Kaiser has worked for Freudenberg Technology Innovation since 2016, dedicating himself to the tribology and lubricant film calculation of various Freudenberg applications. "Tribology lies at the interface between chemistry, physics and engineering sciences and is an extremely exciting topic", explained the 32-year-old. "The interesting thing about my work is the combination of simulation calculations and subsequent experiment." Even as a small boy, Kaiser wanted to get to the bottom of things and understand why something worked – or didn't.

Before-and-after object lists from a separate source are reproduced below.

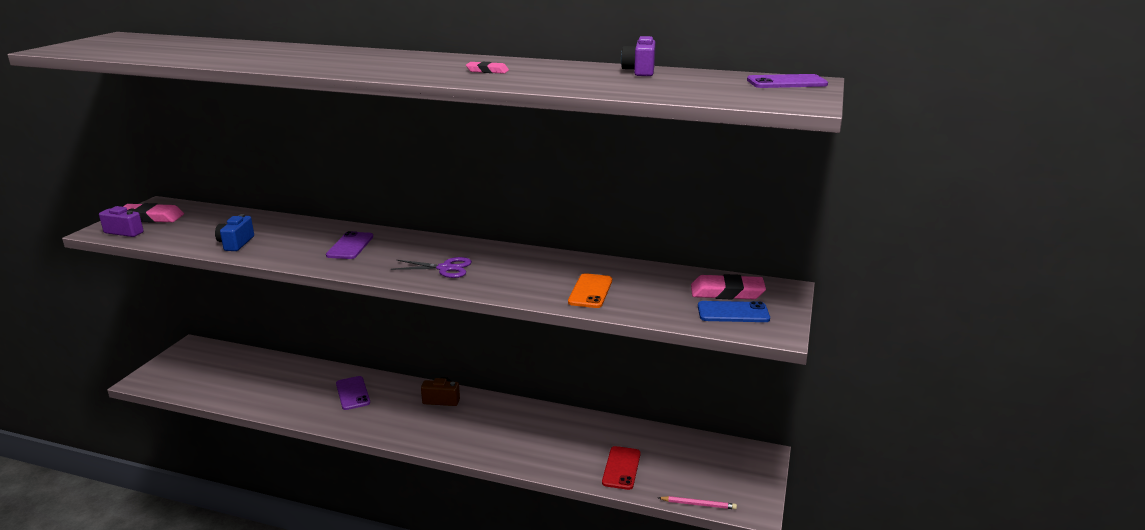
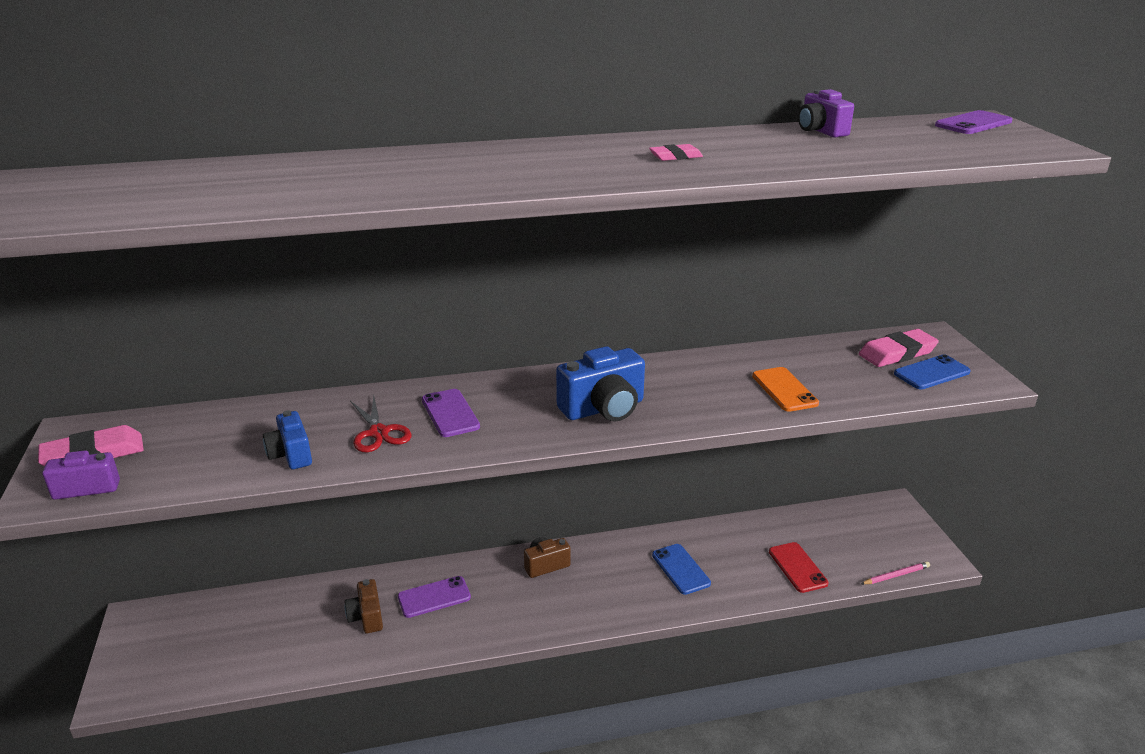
camera: 30 degrees left, 5 degrees up
purple phone [336,376,370,410] -> purple phone turned 60 degrees counterclockwise [398,576,471,618]
purple scissors [391,257,472,278] -> blue camera [556,346,645,422]
none -> brown camera [345,579,383,633]
none -> red scissors [350,396,412,452]
none -> blue phone [652,544,711,595]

Neuberger, too, was never content with the strict rote learning of formulae. "In the course of our studies, we quickly realized that we shared a similar way of learning and that we definitely wanted to apply our knowledge in a concrete way." Today, Neuberger is responsible for Process and Tool Technology at Freudenberg Sealing Technologies, which is jointly used by the Lead Center Simmerring Industry and the Competence Center Transmission and Driveline, and develops new formative procedures for the tried and tested Simmerring. The 34-year-old heads a team of 50 and benefits every day from his broad background knowledge: "It is not always easy to unite scientific requirements and economic benefits in the development process, but that is precisely the challenge I value."